In the years since Rapanos, federal courts have generally favored Kennedy’s “significant nexus” test, which takes a broad view of federal jurisdiction, over Scalia’s narrower definition requiring a wetland to have a continuous surface connection to a regulated water.

The Pacific Legal Foundation, the property rights-focused law firm representing the Sacketts, is betting that the Supreme Court’s newly bolstered conservative majority will see things differently (Greenwire, April 28, 2021).

Three justices — Clarence Thomas, Samuel Alito and Chief Justice John Roberts — who joined Scalia’s Rapanos decision are still on the bench. And Scalia, who died in 2016, was replaced by Neil Gorsuch, another conservative.

After Kennedy retired in 2018, former President Trump nominated Brett Kavanaugh to be his replacement. In his 2020 concurrence in a separate Clean Water Act case, Kavanaugh indicated that he would favor Scalia’s interpretation of the statute (Greenwire, April 24, 2020).

And when Justice Ruth Bader Ginsburg, who dissented in Rapanos, died in September 2020, Trump tapped Scalia protege Amy Coney Barrett as her replacement, cementing a 6-3 conservative majority at the court, potentially for a generation to come.

EPA in limbo

Today’s announcement raises questions about whether the Supreme Court would wade into redefining WOTUS just as the Biden administration crafts its own regulatory definition through the rulemaking process.

Kennedy’s test had served as the basis for the Obama administration’s Clean Water Rule, which the Trump administration later gutted with the Navigable Waters Protection Rule.

The Trump rule relied heavily on Scalia’s Clean Water Act interpretation. It was struck down by a federal court in Arizona last year, giving the Biden administration a chance to write a brand-new rule.

The Biden administration had notably urged the Supreme Court not to take up the Sacketts’ case, arguing EPA was in the midst of a rulemaking (Greenwire, Nov. 29, 2021).

The agency is currently moving forward with a two-prong approach, having already moved to replace the Trump-era Navigable Waters Protect Rule with a pre-2015 definition informed by past court precedent.

EPA has said the second part of its regulatory strategy — a new definition of WOTUS — will arrive later this year (E&E News PM, Jan. 3).

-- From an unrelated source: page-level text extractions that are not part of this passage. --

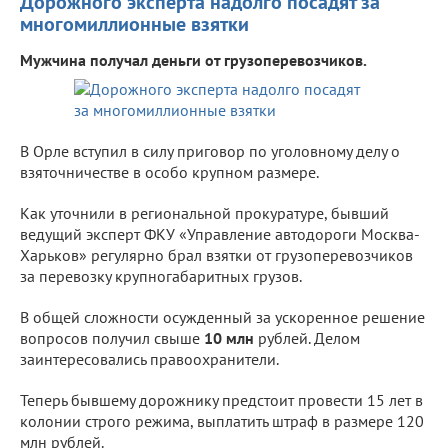
Дорожного эксперта надолго посадят за
многомиллионные взятки
Мужчина получал деньги от грузоперевозчиков.
В Орле вступил в силу приговор по уголовному делу о
взяточничестве в особо крупном размере.
Как уточнили в региональной прокуратуре, бывший
ведущий эксперт ФКУ «Управление автодороги Москва-
Харьков» регулярно брал взятки от грузоперевозчиков
за перевозку крупногабаритных грузов.
В общей сложности осужденный за ускоренное решение
вопросов получил свыше
10 млн
рублей. Делом
заинтересовались правоохранители.
Теперь бывшему дорожнику предстоит провести 15 лет в
колонии строго режима, выплатить штраф в размере 120
млн рублей.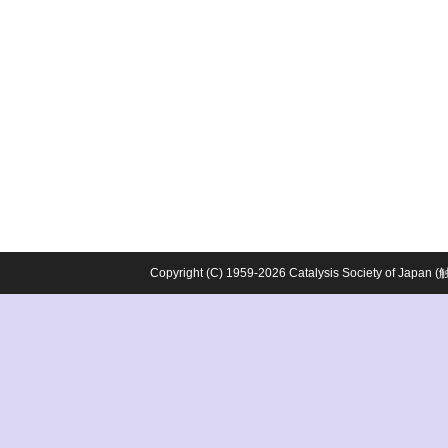
Copyright (C) 1959-2026 Catalysis Society o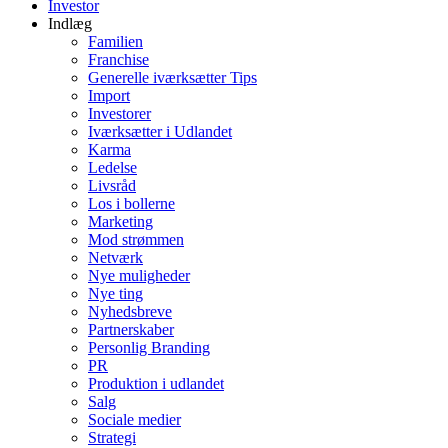
Investor
Indlæg
Familien
Franchise
Generelle iværksætter Tips
Import
Investorer
Iværksætter i Udlandet
Karma
Ledelse
Livsråd
Los i bollerne
Marketing
Mod strømmen
Netværk
Nye muligheder
Nye ting
Nyhedsbreve
Partnerskaber
Personlig Branding
PR
Produktion i udlandet
Salg
Sociale medier
Strategi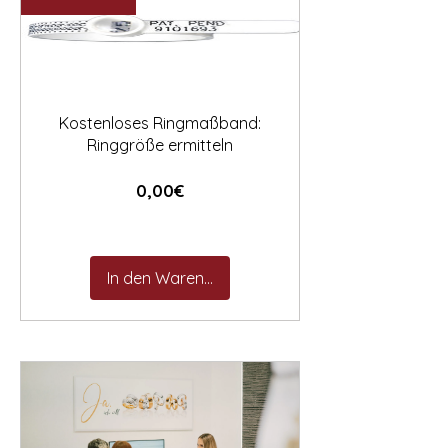

Kostenloses Ringmaßband:
Ringgröße ermitteln
Preis
0,00€
In den Warenkorb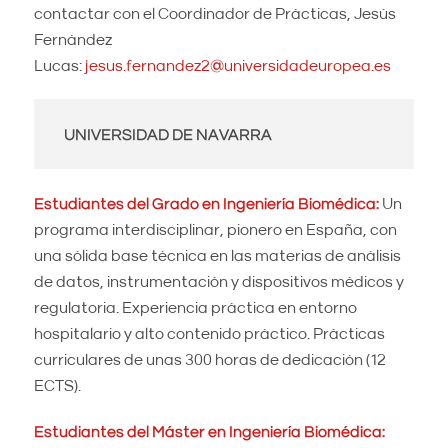
contactar con el Coordinador de Prácticas, Jesús
Fernández
Lucas:
jesus.fernandez2@universidadeuropea.es
UNIVERSIDAD DE NAVARRA
Estudiantes del Grado en Ingeniería Biomédica:
Un
programa interdisciplinar, pionero en España, con
una sólida base técnica en las materias de análisis
de datos, instrumentación y dispositivos médicos y
regulatoria. Experiencia práctica en entorno
hospitalario y alto contenido práctico. Prácticas
curriculares de unas 300 horas de dedicación (12
ECTS).
Estudiantes del Máster en Ingeniería Biomédica: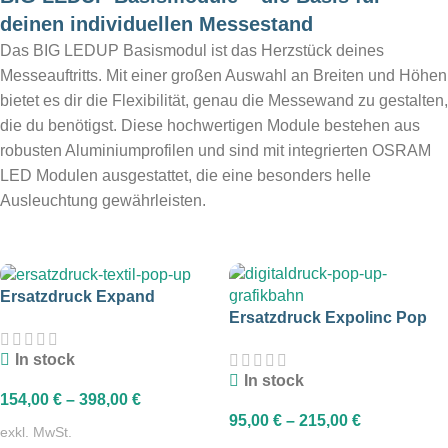
deinen individuellen Messestand
Das BIG LEDUP Basismodul ist das Herzstück deines
Messeauftritts. Mit einer großen Auswahl an Breiten und Höhen
bietet es dir die Flexibilität, genau die Messewand zu gestalten,
die du benötigst. Diese hochwertigen Module bestehen aus
robusten Aluminiumprofilen und sind mit integrierten OSRAM
LED Modulen ausgestattet, die eine besonders helle
Ausleuchtung gewährleisten.
Ersatzdruck Expand
Ersatzdruck Expolinc Pop
MediaFabric
Up Magnetic
In stock
In stock
154,00
€
–
398,00
€
95,00
€
–
215,00
€
exkl. MwSt.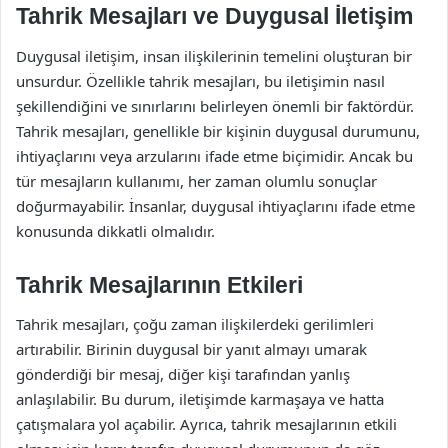
Tahrik Mesajları ve Duygusal İletişim
Duygusal iletişim, insan ilişkilerinin temelini oluşturan bir
unsurdur. Özellikle tahrik mesajları, bu iletişimin nasıl
şekillendiğini ve sınırlarını belirleyen önemli bir faktördür.
Tahrik mesajları, genellikle bir kişinin duygusal durumunu,
ihtiyaçlarını veya arzularını ifade etme biçimidir. Ancak bu
tür mesajların kullanımı, her zaman olumlu sonuçlar
doğurmayabilir. İnsanlar, duygusal ihtiyaçlarını ifade etme
konusunda dikkatli olmalıdır.
Tahrik Mesajlarının Etkileri
Tahrik mesajları, çoğu zaman ilişkilerdeki gerilimleri
artırabilir. Birinin duygusal bir yanıt almayı umarak
gönderdiği bir mesaj, diğer kişi tarafından yanlış
anlaşılabilir. Bu durum, iletişimde karmaşaya ve hatta
çatışmalara yol açabilir. Ayrıca, tahrik mesajlarının etkili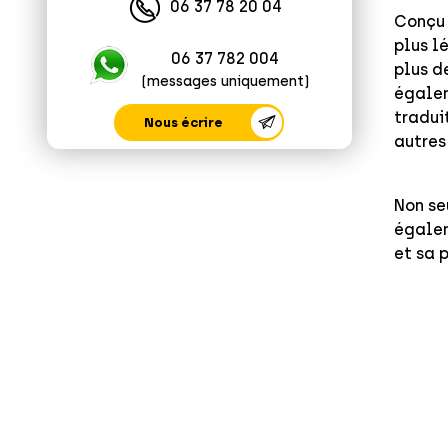
06 37 78 20 04
Conçu 
plus l
06 37 782 004
plus d
(messages uniquement)
égalem
tradui
Nous écrire
autres
Non se
égalem
et sa 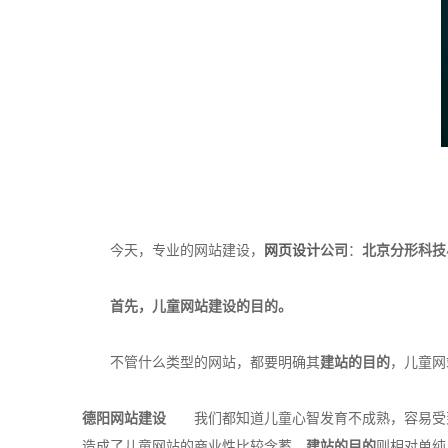
今天，专业的网站建设，
网页设计
公司
：
北京分形科技
首先，
儿童网站建设
的目的。
不管什么类型的网站，都要明确其
建站的目的
，儿童网
德阳网站建设
我们都知道儿童心智发育不成熟，容易受到
造成了儿童网站的商业性比较含蓄，
建站的目的
则相对单纯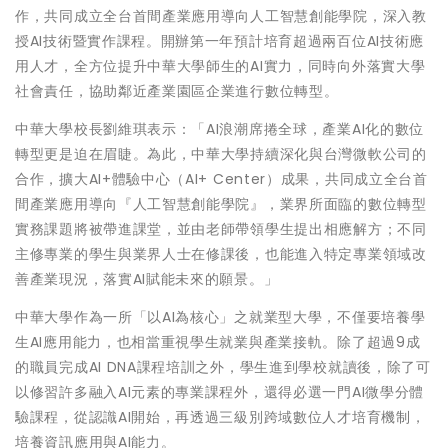
作，共同成立全台首間產業應用導向人工智慧創能學院，深入教
授AI技術暨實作課程。開辦第一年預計培育超過兩百位AI技術應
用人才，全方位提升中華大學師生的AI實力，同時向外落實大學
社會責任，協助鄰近產業園區企業進行數位轉型。
中華大學校長劉維琪表示：「AI浪潮席捲全球，產業AI化的數位
轉型更是迫在眉睫。為此，中華大學持續深化與台灣微軟公司的
合作，擴大AI+體驗中心（AI+ Center）成果，共同成立全台首
間產業應用導向『人工智慧創能學院』，業界所面臨的數位轉型
實務課題將被帶進課堂，並由老師帶領學生提出相應解方；不同
主修專業的學生與業界人士在修課後，也能進入特定專業領域改
善產業現況，落實AI賦能未來的願景。」
中華大學作為一所「以AI為核心」之就業型大學，不僅要培養學
生AI應用能力，也相當重視學生就業與產業接軌。除了超過9成
的職員完成AI DNA課程培訓之外，學生進到學校就讀後，除了可
以修習許多融入AI元素的專業課程外，還得必選一門AI微學分體
驗課程，從認識AI開始，再透過三級別跨域數位人才培育機制，
培養資訊應用與AI能力。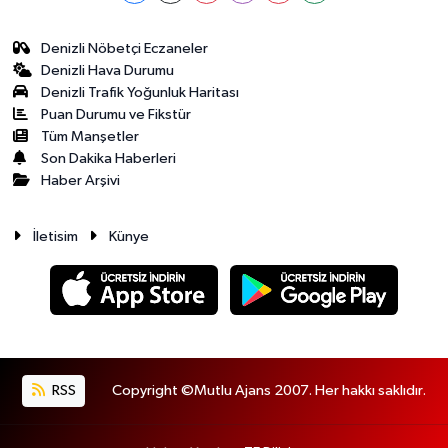
Denizli Nöbetçi Eczaneler
Denizli Hava Durumu
Denizli Trafik Yoğunluk Haritası
Puan Durumu ve Fikstür
Tüm Manşetler
Son Dakika Haberleri
Haber Arşivi
İletisim
Künye
RSS
Copyright ©Mutlu Ajans 2007. Her hakkı saklıdır.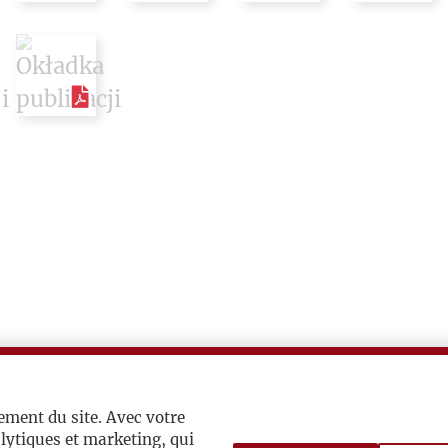
ement du site. Avec votre
lytiques et marketing, qui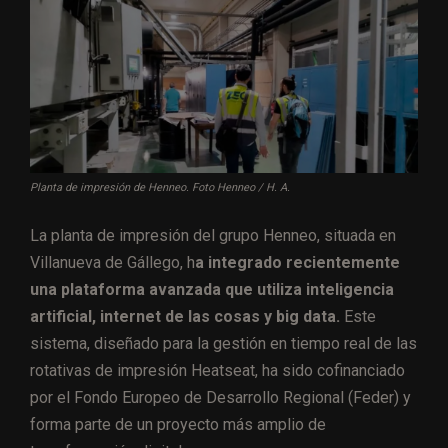
Planta de impresión de Henneo. Foto Henneo / H. A.
La planta de impresión del grupo Henneo, situada en
Villanueva de Gállego, h
a integrado recientemente
una plataforma avanzada que utiliza inteligencia
artificial, internet de las cosas y big data.
Este
sistema, diseñado para la gestión en tiempo real de las
rotativas de impresión Heatseat, ha sido cofinanciado
por el Fondo Europeo de Desarrollo Regional (Feder) y
forma parte de un proyecto más amplio de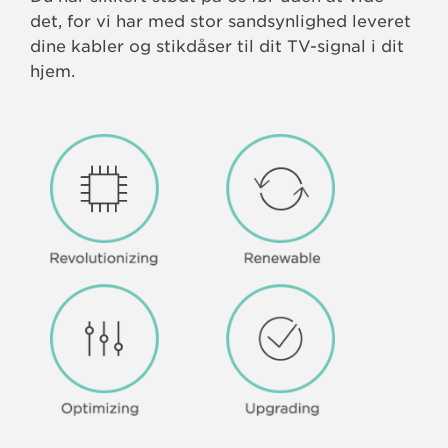
det, for vi har med stor sandsynlighed leveret
dine kabler og stikdåser til dit TV-signal i dit
hjem.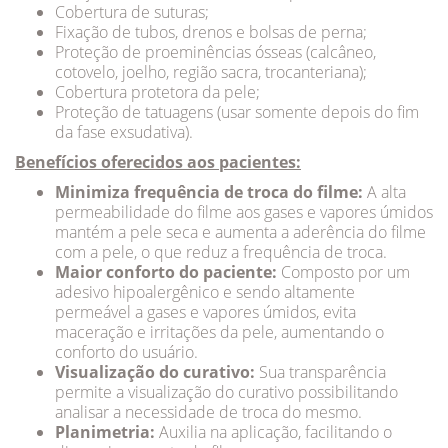
Cobertura de suturas;
Fixação de tubos, drenos e bolsas de perna;
Proteção de proeminências ósseas (calcâneo,
cotovelo, joelho, região sacra, trocanteriana);
Cobertura protetora da pele;
Proteção de tatuagens (usar somente depois do fim
da fase exsudativa).
Benefícios oferecidos aos pacientes:
Minimiza frequência de troca do filme:
A alta
permeabilidade do filme aos gases e vapores úmidos
mantém a pele seca e aumenta a aderência do filme
com a pele, o que reduz a frequência de troca.
Maior conforto do paciente:
Composto por um
adesivo hipoalergênico e sendo altamente
permeável a gases e vapores úmidos, evita
maceração e irritações da pele, aumentando o
conforto do usuário.
Visualização do curativo:
Sua transparência
permite a visualização do curativo possibilitando
analisar a necessidade de troca do mesmo.
Planimetria:
Auxilia na aplicação, facilitando o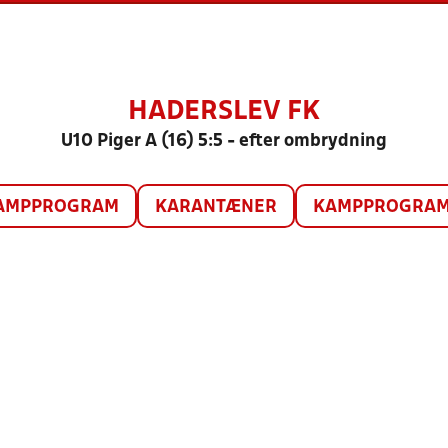
HADERSLEV FK
U10 Piger A (16) 5:5 - efter ombrydning
AMPPROGRAM
KARANTÆNER
KAMPPROGRAM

The timing and substance of that rulemaking could be key. Ryan noted that Roberts famously noted in the Rapanos case that he would have given EPA deference if the agency had a rule in place at the time.

“Well, they’re in the process of promulgating a rule on this; they’re very publicly doing so,” said Ryan.

Ultimately, the court could weigh in on what Congress intended for the Clean Water Act’s reach, which could in turn limit EPA authority.

“If the Supreme Court wants to finally interpret the Clean Water Act and end all of this, they can,” said Ryan. “They’ve got five votes to say Congress meant when it wrote [WOTUS] what Scalia interpreted it as … that would greatly restrict the scope of the Clean Water Act.”

Jon Devine, director of federal water policy at the Natural Resources Defense Council, said Congress intended the Clean Water Act to protect wetlands and other waters, as it has for decades, because they provide flood protection, habitat, control pollution, and provide for recreation and drinking water. Devine also said the Sackett’s case is a “sweeping request to ignore science and 50 years of precedent under the Act.”

Liebesman, a former Department of Justice trial attorney, said he believes EPA will move forward with its rulemaking, noting that whatever the agency comes up with will have to be consistent with the Supreme Court’s ruling.

Also at play, he said, is that the solicitor general will have to provide an interpretation that reflects the Biden administration’s policy, which would likely give weight to Kennedy’s test.

The Supreme Court is expected to hear arguments in Sackett v. EPA next term, which means the justices may not issue their opinion in the case until 2023.

In the meantime, said Peck, the Holland & Hart partner, companies subject to Clean Water Act permitting requirements will have to continue to navigate unsettled questions about when EPA can step in and when it can’t.

“The Supreme Court’s decision is not going to be an end run to avoid a rulemaking, which is more process and more continuation of the road we’ve been on for more than a decade,” she said.